Extract to read:

============

However, twirls and spins and bows aside, apparently Pretty Princess Bug-a-boo does not yet care about the potty or worry about going pee on her princess panties. So, we have set the potty training aside for a few weeks hoping that maybe she will be more ready later and that I will be able to do it withthe calm loving compassion on the potty training books suggest. It will happen. (If i say it and pray it and beg for it, maybe?)

In pregnancy news, I am now at 16 weeks and five days with an official due date of Jan 28, 2007. So far so good.

Adventures in Potty Training

I know beyond a shadow of a doubt that I have approached the whole potty training thing with the wrong attitude. I was so excited at about 18 months, thinking I could do this, it would be easy, just a blink of the eye and it would be done. But between various trips, emotional blahs, and just life in general, it just didn't happen. And I think I misssed the prime time for her; not following up and pushing it when she seemed to have an interest and desire. So, here we are are, quickly approaching birthday number three and she is still in pull ups. I know, I know, we should have skipped pull ups all together and gone straight to panties. But gosh darnit, they are just so easy. However, I let them just be used like diapers and did not take advantage of the "Like underwear" advantages.

Yes, I am in a berating myself for my child's behavior sort of mood. Luckily, I am confining it just to the potty wars, not all of her undesirable behaviors ( of which i try not to speak).

============

Raw data:
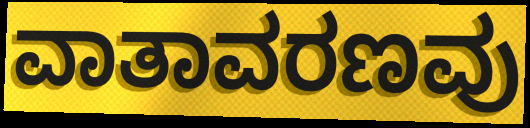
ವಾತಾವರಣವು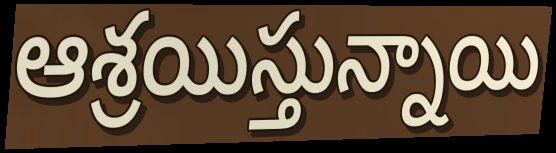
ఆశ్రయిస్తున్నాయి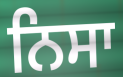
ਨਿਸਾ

============

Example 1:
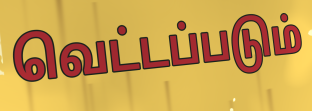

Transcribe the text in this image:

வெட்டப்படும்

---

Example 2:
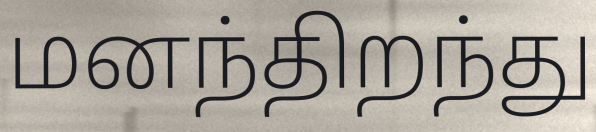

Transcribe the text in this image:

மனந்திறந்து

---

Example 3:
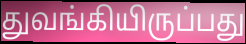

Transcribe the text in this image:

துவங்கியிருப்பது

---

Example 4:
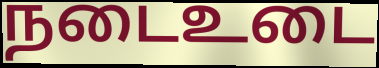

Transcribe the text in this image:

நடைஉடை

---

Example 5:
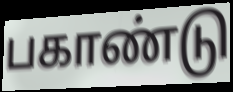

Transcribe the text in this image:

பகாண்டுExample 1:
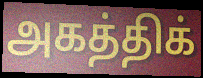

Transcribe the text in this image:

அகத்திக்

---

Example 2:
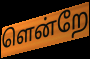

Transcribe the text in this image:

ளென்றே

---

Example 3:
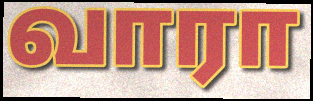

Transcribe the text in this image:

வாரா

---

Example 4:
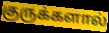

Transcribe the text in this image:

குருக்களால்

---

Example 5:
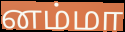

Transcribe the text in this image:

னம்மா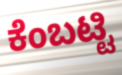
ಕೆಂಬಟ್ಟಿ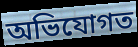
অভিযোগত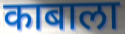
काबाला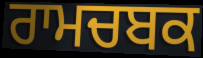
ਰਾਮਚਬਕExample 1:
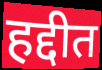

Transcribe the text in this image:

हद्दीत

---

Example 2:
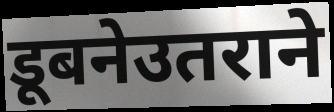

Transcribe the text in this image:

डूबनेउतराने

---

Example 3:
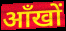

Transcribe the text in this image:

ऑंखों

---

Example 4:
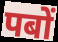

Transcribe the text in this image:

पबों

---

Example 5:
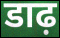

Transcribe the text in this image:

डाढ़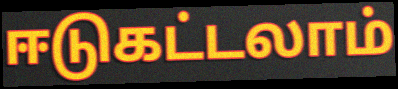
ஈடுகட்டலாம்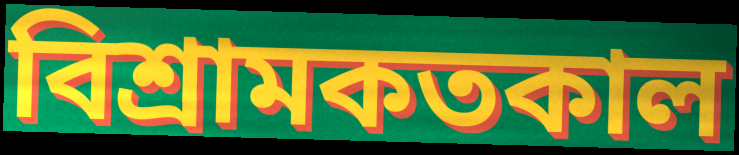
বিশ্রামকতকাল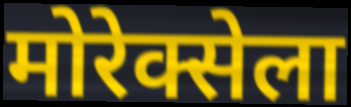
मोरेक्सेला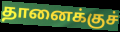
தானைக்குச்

============

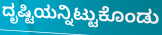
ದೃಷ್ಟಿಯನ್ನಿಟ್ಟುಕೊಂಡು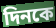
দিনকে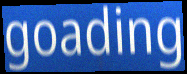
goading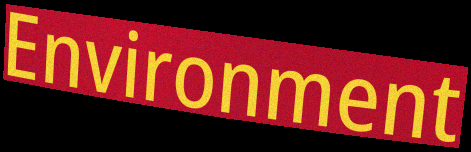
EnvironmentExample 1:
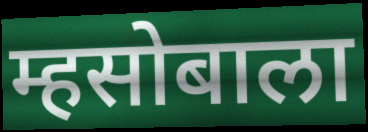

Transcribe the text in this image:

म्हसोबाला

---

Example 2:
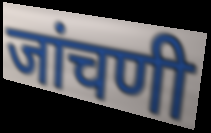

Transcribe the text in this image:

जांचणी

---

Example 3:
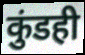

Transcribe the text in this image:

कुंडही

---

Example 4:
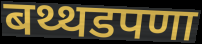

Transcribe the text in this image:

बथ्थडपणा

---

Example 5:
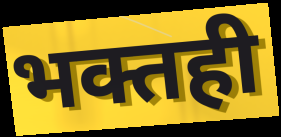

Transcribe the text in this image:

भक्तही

============

Aim 1:
In the potty training post, what official due date does the writer give?
Aim 2:
From the potty training post, reproduce everything from "Yes, I am in" down to "not to speak)." without changing a word.

Task answer 1:
Jan 28, 2007.

Task answer 2:
Yes, I am in a berating myself for my child's behavior sort of mood. Luckily, I am confining it just to the potty wars, not all of her undesirable behaviors ( of which i try not to speak).